## [What you should do]
Copy the records below exactly, leaving out every picture.

Stored records
»»

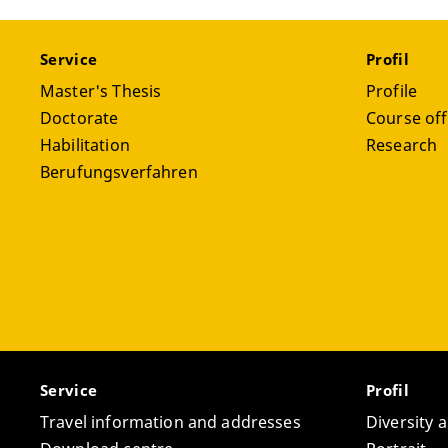
Service
Profil
Master's Thesis
Profile
Doctorate
Course off
Habilitation
Research
Berufungsverfahren
Service
Profil
Travel information and addresses
Diversity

««

## [Solution to this exercise]
Service
Profil
Master's Thesis
Profile
Doctorate
Course off
Habilitation
Research
Berufungsverfahren
Service
Profil
Travel information and addresses
Diversity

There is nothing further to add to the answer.